En 2019, le vol d’une œuvre peinte par Banksy sur la porte du Bataclan, à Paris, défraie la chronique… Un étonnant documentaire mêlant enquête rocambolesque, enjeux mémoriels et interrogations sur la nature paradoxale du street art.

Un matin de juin 2018, un émouvant graffiti à la peinture blanche est découvert sur la porte arrière du Bataclan, l’issue de secours par laquelle s’étaient échappés, le soir du 13 novembre 2015, des dizaines de spectateurs fuyant leurs assaillants. Réalisée au pochoir pendant la nuit, cette silhouette de jeune fille voilée aux airs de madone, tête baissée, ne tarde pas à être identifiée comme la création de Banksy, star mondiale du street art. Une œuvre mémorielle en hommage aux victimes, qui devient bientôt un symbole et un lieu de recueillement pour les riverains endeuillés. En janvier 2019 pourtant, toujours à la faveur de la nuit, la porte ornée de cette « jeune fille triste » est démontée à la disqueuse et emportée dans une camionnette blanche par trois mystérieux inconnus. Profanation volontaire d’un lieu de mémoire ou simple appât du gain ? Aux termes d’une enquête menée par les polices française et italienne, l’œuvre sera retrouvée un peu moins de dix-huit mois plus tard dans la campagne des Abruzzes, après être passée entre les mains d’une jeune bande de voyous…

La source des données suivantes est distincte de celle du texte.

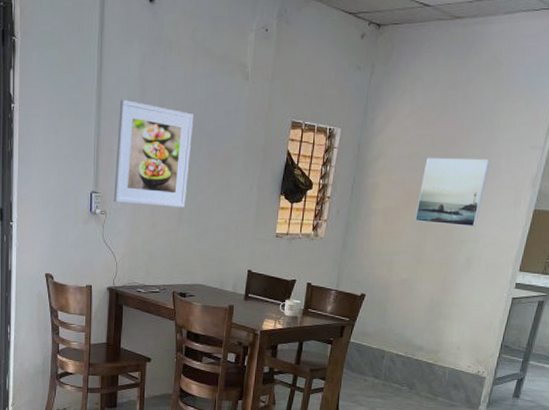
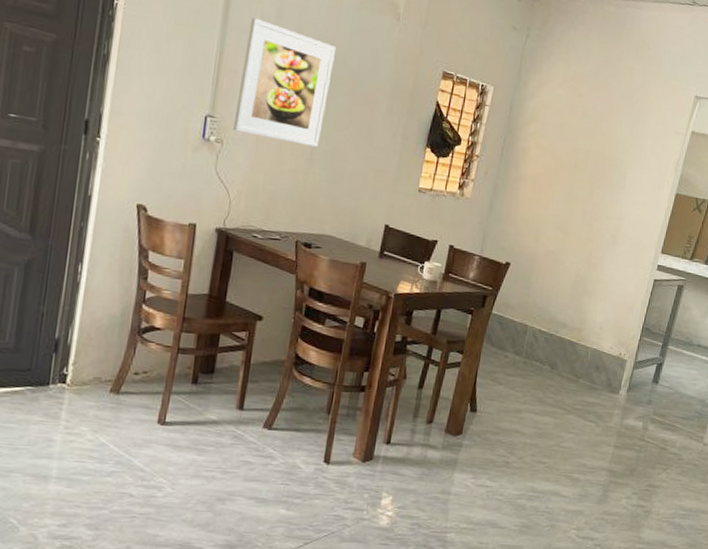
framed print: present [415,157,490,227] -> none [564,129,637,205]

Œuvres éphémères par essence

Au-delà du fait divers aux multiples rebondissements, cette affaire soulève de passionnantes questions sur la nature même de l’art dans l’espace urbain – à l’origine un acte de vandalisme, récemment légitimé par l’engouement du public jusqu’à trouver sa place dans les galeries – et sur ces créations, éphémères par essence, dont d’aucuns voudraient faire une source de profit. Qui peut se prétendre propriétaire d’une telle œuvre ? Restera-t-elle authentique si on l’isole de son environnement d’origine ? Banksy, célébrissime anonyme devenu l’un des artistes vivants les plus cotés au monde, a établi ses propres règles en la matière. En virtuose du détournement, il semble s’amuser des paradoxes et des ambiguïtés qui entourent son travail… À partir de l’épopée rocambolesque d’une œuvre de street art devenue emblématique, Edoardo Anselmi explore, aux côtés de spécialistes – et des protagonistes du larcin – les enjeux légaux, philosophiques et culturels qui entourent cette forme de création atypique.